第31章 祝言
信長様に手を引かれ、正面の神父様の前まで二人で進む。
緊張で心の臓がドクドクと早鐘を打って苦しくなり、小さく息を吐いていると、隣に立つ信長様の手にギュッと力がこもる。
そっと信長様の方を見ると、『大丈夫だ』と安心させるように優しく微笑んでくれた。
神父様は私達に優しく微笑みながら、儀式の開始を告げ、誓いの言葉を述べていく。
「信長様、あなたは朱里様を、健やかなるときも病めるときも、富めるときも貧しいときも、妻として愛し、敬い、慈しむことを誓いますか?」
「ああ、誓おう。
この命尽きる時まで、朱里だけを愛すると」
「朱里様、あなたは信長様を、健やかなるときも病めるときも、富めるときも貧しいときも、妻として愛し、敬い、慈しむことを誓いますか?」
「はい、誓います。
生涯、信長様をお傍で支えていきます」
互いに見つめ合い視線が絡み合う。
信長様の熱のこもった視線に絡め取られ、胸の奥がじんわりと熱くなる。
(ああ…今すぐ信長様の胸に飛び込みたい…
神聖なこの場でそんなことを思うのは不謹慎かしら…)
「それでは誓いの品の交換を致しましょう」
神父様が合図をすると、黒漆塗りの広蓋が私達の前に運ばれてくる。
その上には二振りの懐剣が置かれている。
懐剣の鞘には、織田家の家紋である木瓜紋と揚羽蝶の紋様が、繊細な螺鈿細工で施されている。

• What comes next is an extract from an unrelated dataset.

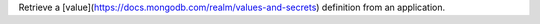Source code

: Retrieve a [value](https://docs.mongodb.com/realm/values-and-secrets) definition from an application.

信長様のものは金箔、私のものには銀箔を散らした、華やかなもの。
南蛮では婚姻の誓いの印に、『指輪』という指に着ける輪っかのような装飾品を互いに交換するのだ、と神父様から聞いた信長様は、『指輪』に非常に関心を持たれたのだけれど、日ノ本でこの短期間でそれを作れる職人が見つからなかった。
それでも何か誓いの品を互いに交換したいと思い、あれこれと思案した結果、お揃いの懐剣を新調して婚姻の誓いの品にすることにしたのだった。
信長様は広蓋から懐剣を取り上げると、私の着物の帯の間に挿してくれる。
私も同じように信長様の懐剣を手に取って、袴の間に挿して差し上げた。